Low-risk compounding includes using sterile needles and syringes to transfer sterile liquids from manufacturer-sealed ampules or vials to sterile devices or other sterile packages. It also covers manually mixing and measuring up to three manufactured products to create a CSP or nutritional solution.
If you compound or pool multiple doses of sterile products for administration to multiple patients or to a single patient on multiple occasions and the compounding process involves more than single-volume transfer or takes a long time (such as complete dissolution or homogenous mixing), the process will usually be considered medium-risk. Generally, medium-risk CSPs do not have broad-spectrum bacteriostatic substances and are administered over multiple days. Without passing a sterility test, medium-risk CSPs may be stored for 30 hours at room temperatures of 25 to 40 degrees Fahrenheit, 9 days at cold temperatures and 45 days if frozen solid and held at -20 degrees or less.
Medium-risk compounding examples include compounded total parenteral nutrition fluids that require multiple injections, detachments and attachments of nutritional products to a device that delivers all the nutritional components to the final sterile container as well as filling injection or infusion devices with multiple sterile drug products and evacuation of air from the device reservoirs before filling.

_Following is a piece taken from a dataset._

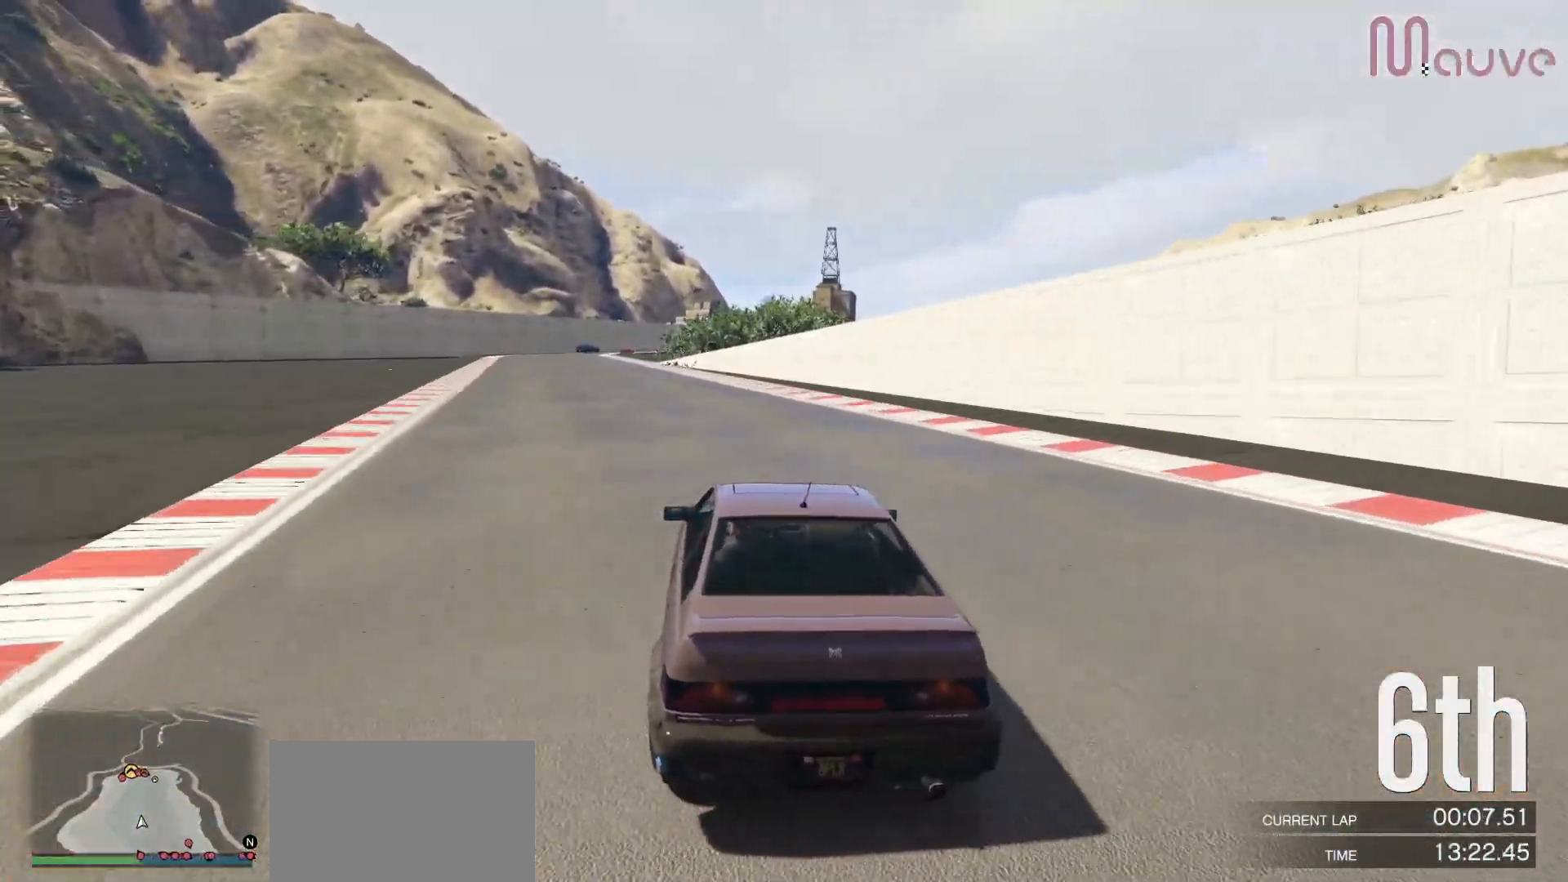
{"buttons": ["R2"], "left_stick": "left", "right_stick": "center", "events": [[33, "left_stick", "center"], [150, "left_stick", "left"], [300, "left_stick", "center"], [433, "left_stick", "left"]]}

Use of non-sterile ingredients or non-sterile devices usually creates a high-risk condition. Exposing sterile ingredients and devices to air quality below ISO Class 5 will create a high-risk compounding situation, as will the prolonged storage of opened or partially-used products that lack antimicrobial preservatives in an environment in less than ISO Class 5 conditions. In addition, assuming rather than verifying directly or by examining the labeling and documentation that the chemical purity and strength of bulk ingredients meet their specifications establishes a high-risk condition. In the absence of passing a sterility test, high risk compounded sterile products cannot be stored for more than 24 hours at controlled room temperature, more than three days in cold temperatures or for more than 45 days if frozen solid and held at -20 degrees Fahrenheit or less. Special care must be taken in high-risk compounding. Please refer to Chapter 797 for more details.
High-risk compounding would include making a solution that will be terminally sterilized from non-sterile bulk drug or nutrient powders or measuring or mixing sterile ingredients in a non-sterile device prior to sterilization.
- <797>ASHP Guidelines on Compounding Sterile Preparations (2014).